# Exercise instructions
Leave out the pictures and return every entry exactly as it appears.

# Excerpted data

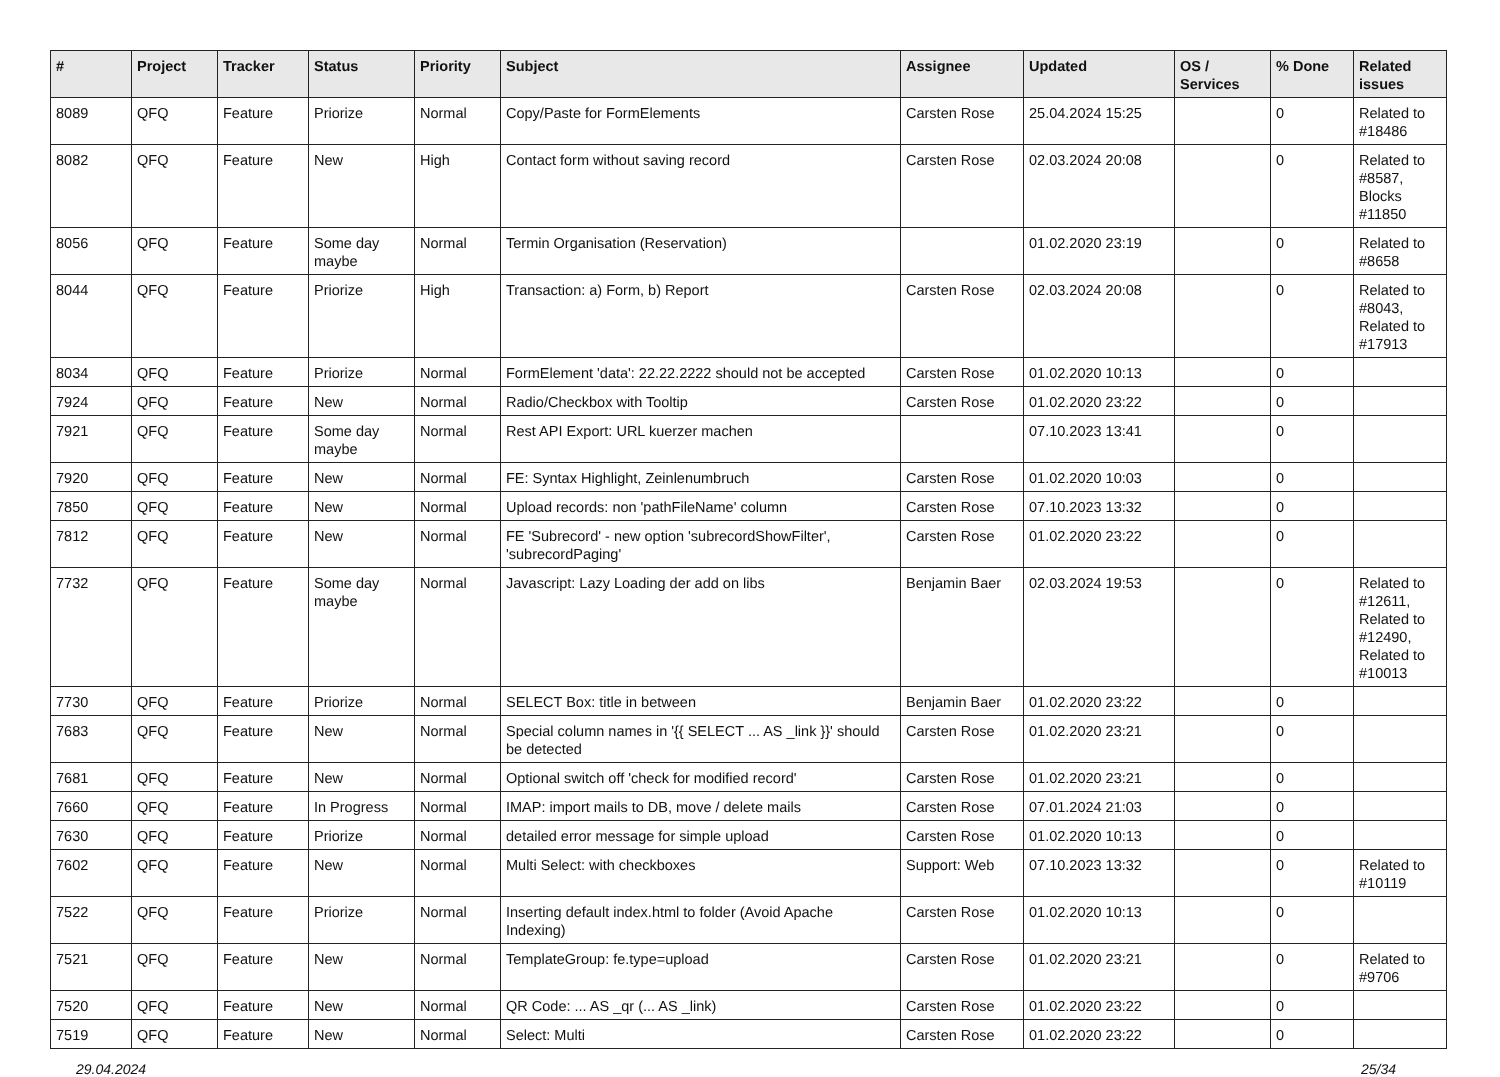| # | Project | Tracker | Status | Priority | Subject | Assignee | Updated | OS / Services | % Done | Related issues |
| --- | --- | --- | --- | --- | --- | --- | --- | --- | --- | --- |
| 8089 | QFQ | Feature | Priorize | Normal | Copy/Paste for FormElements | Carsten Rose | 25.04.2024 15:25 | | 0 | Related to #18486 |
| 8082 | QFQ | Feature | New | High | Contact form without saving record | Carsten Rose | 02.03.2024 20:08 | | 0 | Related to #8587, Blocks #11850 |
| 8056 | QFQ | Feature | Some day maybe | Normal | Termin Organisation (Reservation) | | 01.02.2020 23:19 | | 0 | Related to #8658 |
| 8044 | QFQ | Feature | Priorize | High | Transaction: a) Form, b) Report | Carsten Rose | 02.03.2024 20:08 | | 0 | Related to #8043, Related to #17913 |
| 8034 | QFQ | Feature | Priorize | Normal | FormElement 'data': 22.22.2222 should not be accepted | Carsten Rose | 01.02.2020 10:13 | | 0 | |
| 7924 | QFQ | Feature | New | Normal | Radio/Checkbox with Tooltip | Carsten Rose | 01.02.2020 23:22 | | 0 | |
| 7921 | QFQ | Feature | Some day maybe | Normal | Rest API Export: URL kuerzer machen | | 07.10.2023 13:41 | | 0 | |
| 7920 | QFQ | Feature | New | Normal | FE: Syntax Highlight, Zeinlenumbruch | Carsten Rose | 01.02.2020 10:03 | | 0 | |
| 7850 | QFQ | Feature | New | Normal | Upload records: non 'pathFileName' column | Carsten Rose | 07.10.2023 13:32 | | 0 | |
| 7812 | QFQ | Feature | New | Normal | FE 'Subrecord' - new option 'subrecordShowFilter', 'subrecordPaging' | Carsten Rose | 01.02.2020 23:22 | | 0 | |
| 7732 | QFQ | Feature | Some day maybe | Normal | Javascript: Lazy Loading der add on libs | Benjamin Baer | 02.03.2024 19:53 | | 0 | Related to #12611, Related to #12490, Related to #10013 |
| 7730 | QFQ | Feature | Priorize | Normal | SELECT Box: title in between | Benjamin Baer | 01.02.2020 23:22 | | 0 | |
| 7683 | QFQ | Feature | New | Normal | Special column names in '{{ SELECT ... AS _link }}' should be detected | Carsten Rose | 01.02.2020 23:21 | | 0 | |
| 7681 | QFQ | Feature | New | Normal | Optional switch off 'check for modified record' | Carsten Rose | 01.02.2020 23:21 | | 0 | |
| 7660 | QFQ | Feature | In Progress | Normal | IMAP: import mails to DB, move / delete mails | Carsten Rose | 07.01.2024 21:03 | | 0 | |
| 7630 | QFQ | Feature | Priorize | Normal | detailed error message for simple upload | Carsten Rose | 01.02.2020 10:13 | | 0 | |
| 7602 | QFQ | Feature | New | Normal | Multi Select: with checkboxes | Support: Web | 07.10.2023 13:32 | | 0 | Related to #10119 |
| 7522 | QFQ | Feature | Priorize | Normal | Inserting default index.html to folder (Avoid Apache Indexing) | Carsten Rose | 01.02.2020 10:13 | | 0 | |
| 7521 | QFQ | Feature | New | Normal | TemplateGroup: fe.type=upload | Carsten Rose | 01.02.2020 23:21 | | 0 | Related to #9706 |
| 7520 | QFQ | Feature | New | Normal | QR Code: ... AS _qr (... AS _link) | Carsten Rose | 01.02.2020 23:22 | | 0 | |
| 7519 | QFQ | Feature | New | Normal | Select: Multi | Carsten Rose | 01.02.2020 23:22 | | 0 | |
29.04.2024 25/34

# Result
| # | Project | Tracker | Status | Priority | Subject | Assignee | Updated | OS / Services | % Done | Related issues |
| --- | --- | --- | --- | --- | --- | --- | --- | --- | --- | --- |
| 8089 | QFQ | Feature | Priorize | Normal | Copy/Paste for FormElements | Carsten Rose | 25.04.2024 15:25 | | 0 | Related to #18486 |
| 8082 | QFQ | Feature | New | High | Contact form without saving record | Carsten Rose | 02.03.2024 20:08 | | 0 | Related to #8587, Blocks #11850 |
| 8056 | QFQ | Feature | Some day maybe | Normal | Termin Organisation (Reservation) | | 01.02.2020 23:19 | | 0 | Related to #8658 |
| 8044 | QFQ | Feature | Priorize | High | Transaction: a) Form, b) Report | Carsten Rose | 02.03.2024 20:08 | | 0 | Related to #8043, Related to #17913 |
| 8034 | QFQ | Feature | Priorize | Normal | FormElement 'data': 22.22.2222 should not be accepted | Carsten Rose | 01.02.2020 10:13 | | 0 | |
| 7924 | QFQ | Feature | New | Normal | Radio/Checkbox with Tooltip | Carsten Rose | 01.02.2020 23:22 | | 0 | |
| 7921 | QFQ | Feature | Some day maybe | Normal | Rest API Export: URL kuerzer machen | | 07.10.2023 13:41 | | 0 | |
| 7920 | QFQ | Feature | New | Normal | FE: Syntax Highlight, Zeinlenumbruch | Carsten Rose | 01.02.2020 10:03 | | 0 | |
| 7850 | QFQ | Feature | New | Normal | Upload records: non 'pathFileName' column | Carsten Rose | 07.10.2023 13:32 | | 0 | |
| 7812 | QFQ | Feature | New | Normal | FE 'Subrecord' - new option 'subrecordShowFilter', 'subrecordPaging' | Carsten Rose | 01.02.2020 23:22 | | 0 | |
| 7732 | QFQ | Feature | Some day maybe | Normal | Javascript: Lazy Loading der add on libs | Benjamin Baer | 02.03.2024 19:53 | | 0 | Related to #12611, Related to #12490, Related to #10013 |
| 7730 | QFQ | Feature | Priorize | Normal | SELECT Box: title in between | Benjamin Baer | 01.02.2020 23:22 | | 0 | |
| 7683 | QFQ | Feature | New | Normal | Special column names in '{{ SELECT ... AS _link }}' should be detected | Carsten Rose | 01.02.2020 23:21 | | 0 | |
| 7681 | QFQ | Feature | New | Normal | Optional switch off 'check for modified record' | Carsten Rose | 01.02.2020 23:21 | | 0 | |
| 7660 | QFQ | Feature | In Progress | Normal | IMAP: import mails to DB, move / delete mails | Carsten Rose | 07.01.2024 21:03 | | 0 | |
| 7630 | QFQ | Feature | Priorize | Normal | detailed error message for simple upload | Carsten Rose | 01.02.2020 10:13 | | 0 | |
| 7602 | QFQ | Feature | New | Normal | Multi Select: with checkboxes | Support: Web | 07.10.2023 13:32 | | 0 | Related to #10119 |
| 7522 | QFQ | Feature | Priorize | Normal | Inserting default index.html to folder (Avoid Apache Indexing) | Carsten Rose | 01.02.2020 10:13 | | 0 | |
| 7521 | QFQ | Feature | New | Normal | TemplateGroup: fe.type=upload | Carsten Rose | 01.02.2020 23:21 | | 0 | Related to #9706 |
| 7520 | QFQ | Feature | New | Normal | QR Code: ... AS _qr (... AS _link) | Carsten Rose | 01.02.2020 23:22 | | 0 | |
| 7519 | QFQ | Feature | New | Normal | Select: Multi | Carsten Rose | 01.02.2020 23:22 | | 0 | |
29.04.2024 25/34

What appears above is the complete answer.